The Israeli Foreign Ministry demanded an explanation from the Vatican. And papal officials were outraged when a senior Israeli Foreign Ministry official, Nimrod Barkan, told The Jerusalem Post, in a fresh broadside against Rome, that "not condemning terrorism in Israel has been the Vatican's policy for years. Now that we have a new Pope we have decided to confront this question".

The Vatican has issued a strongly worded defence of Pope Benedict's original statement, using language described by Holy See observers as "blistering". The statement said Pope Benedict XVI omitted any mention of Israel and Palestine in the condemnation because Israel sometimes retaliated to attacks in ways "not always compatible with the rules of international law".

The full passage read: "The Holy See cannot take lessons or instructions from any other authority on the tone and content of its statements.
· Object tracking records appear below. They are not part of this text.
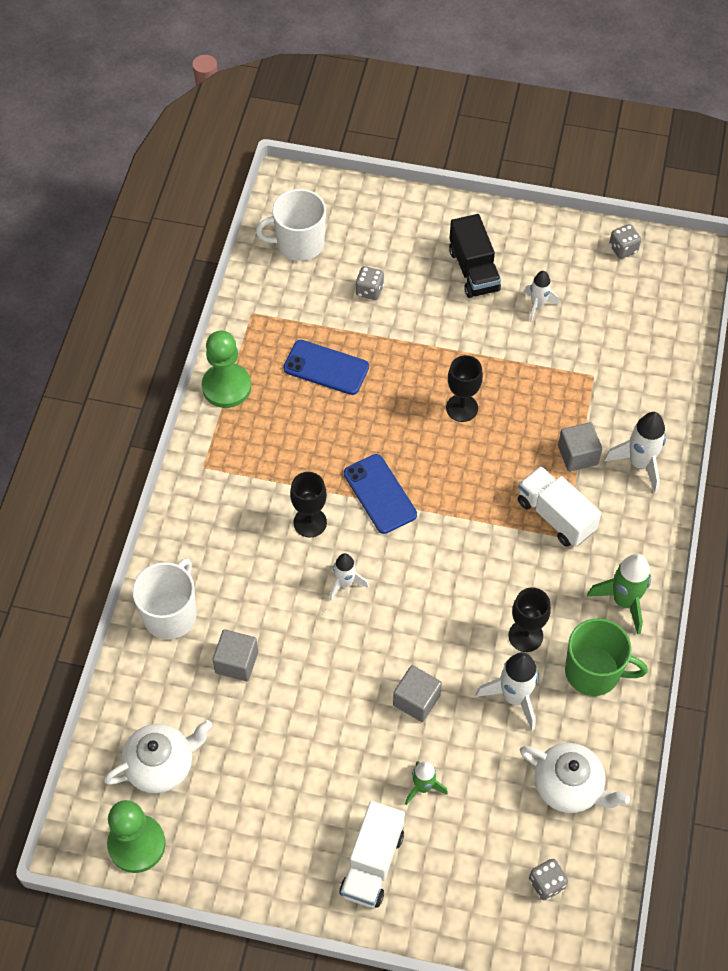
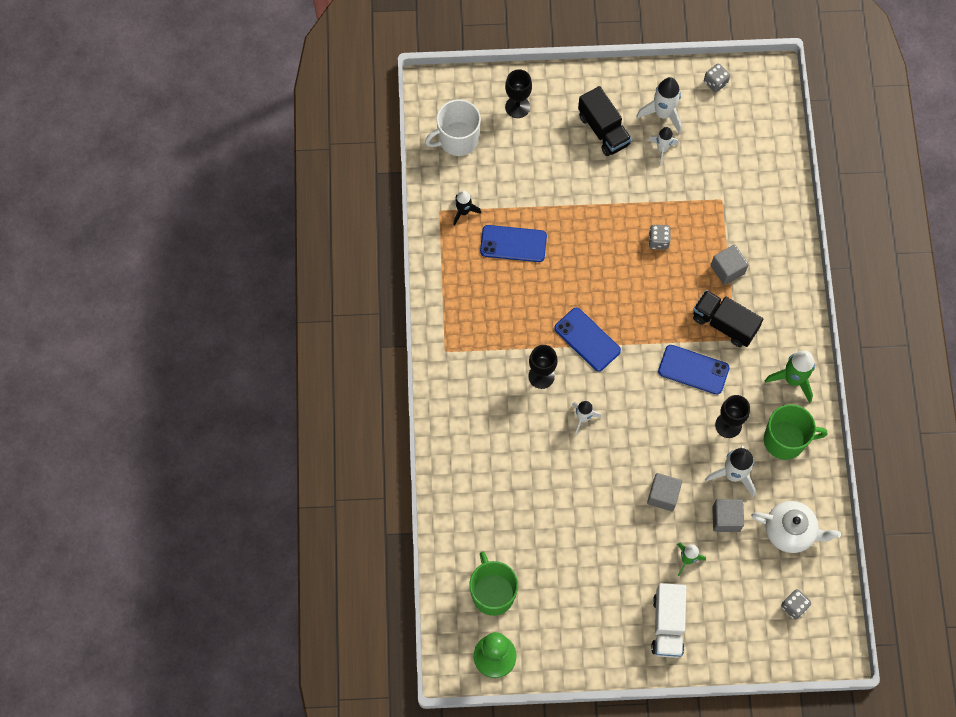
camera: 15 degrees left, 10 degrees up
white teapot [104,720,212,793] -> green mug [469,552,518,616]
white mug [132,558,197,639] -> none
green pawn [202,331,251,408] -> none
grey cube [213,629,258,682] -> grey cube moved to [712,499,744,532]
grey dice [355,266,384,300] -> grey dice moved to [649,225,671,250]
black goblet [446,355,483,422] -> black goblet moved to [505,69,532,118]
white truck [518,466,602,547] -> black truck [693,290,763,347]
white rocket [604,412,666,493] -> white rocket moved to [636,77,682,134]
none -> black rocket [453,191,481,226]
none -> blue phone [658,345,729,395]

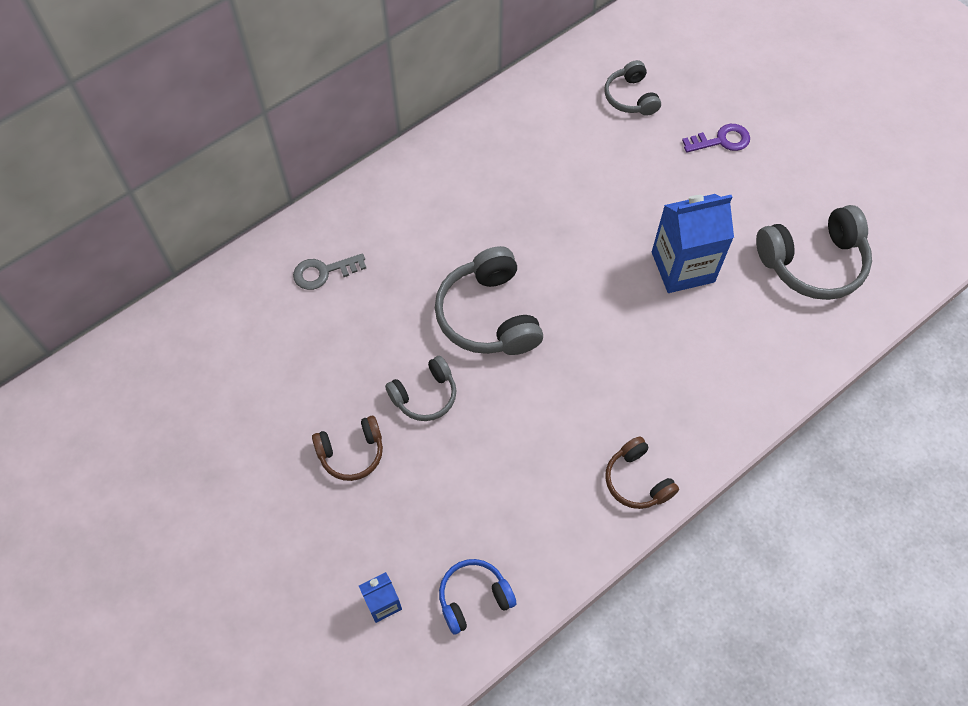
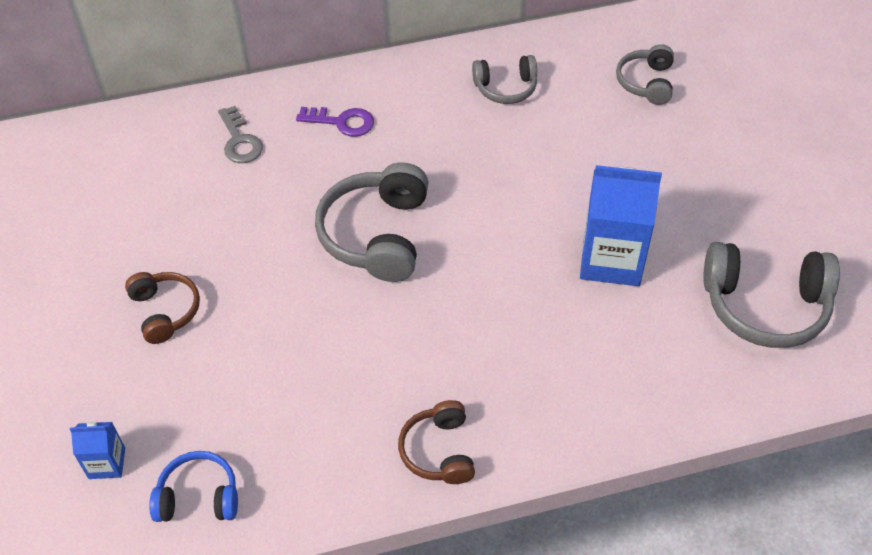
camera: 25 degrees right, 10 degrees down
grey key [293,253,366,290] -> grey key turned 120 degrees counterclockwise [218,106,263,163]
brown headphones [312,416,383,481] -> brown headphones turned 120 degrees counterclockwise [125,272,200,344]
grey headphones [385,356,456,421] -> grey headphones moved to [472,55,537,104]
purple key [682,124,750,153] -> purple key moved to [296,107,374,137]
It's not always possible to immediately follow every attack against Israel with a public statement of condemnation [because] the attacks against Israel sometimes were followed by immediate Israeli reactions not always compatible with the rules of international law. It would thus be impossible to condemn the first [Palestinian attacks] and let the second [Israeli retaliation] pass in silence."

Although Israel refused to give an immediate public response, one senior official said there was a "lot of anger" in Jerusalem and suggested the Vatican was "giving a legitimacy to terrorising the people of Israel". The senior Israeli source said the original anger had not been personally aimed at Pope Benedict but at the Vatican as a whole. He added: "This is the wrong criticism, at the wrong time, one at which we are about to pull nearly 10,000 Israelis out of Gaza." He said a further public condemnation would not be made in the hope that the Vatican would retract its criticisms.

But Vatican sources said official Israeli criticism of the late Pope John Paul, whose long pontificate was marked by his apology for the Church's historical anti-Semitism, rankled particularly with the German pope and his entourage.

"Even when recalling the inalienable rights of the Palestinian people, the pontiff [John Paul] repeatedly denounced clearly the inadmissibility of violent methods," the Vatican said. "Affirmations contrary to historical truth can only serve those wanting to foment animosity and differences.".

The Vatican spokesman, Joaquin Navarro-Valls, said Pope Benedict had been referring to the attacks of the past few days and, on the Foreign Ministry statement, that it was "surprising one would have wanted to take the opportunity to distort the intentions of the Holy Father". He said the Netanya attack, a week after the first London bombings, "falls under the general and unreserved condemnation of terrorism" by the pontiff.

Rome's chief rabbi, Riccardo Di Segni, said in an interview the dispute was "only damaging for both parties" and that he hoped it ended quickly, particularly before Pope Benedict XVI visits a synagogue in Cologne, Germany, next month.

Until recently, Israel frequently demolished the homes of suicide bombers, though it has announced a halt to that practice. After the two suicide bombings since the fragile ceasefire was called in February, Israel refrained from large-scale incursions into occupied territory, though a Palestinian policeman was killed after the Netanya bombing, when troops moved into Tulkarum to make at least five arrests of Islamic Jihad militants.

The election of Pope Benedict was widely and sympathetically covered in the Israeli media at the time, because he was expected to maintain the momentum of Christian-Jewish dialogue as well as good relations with Israel.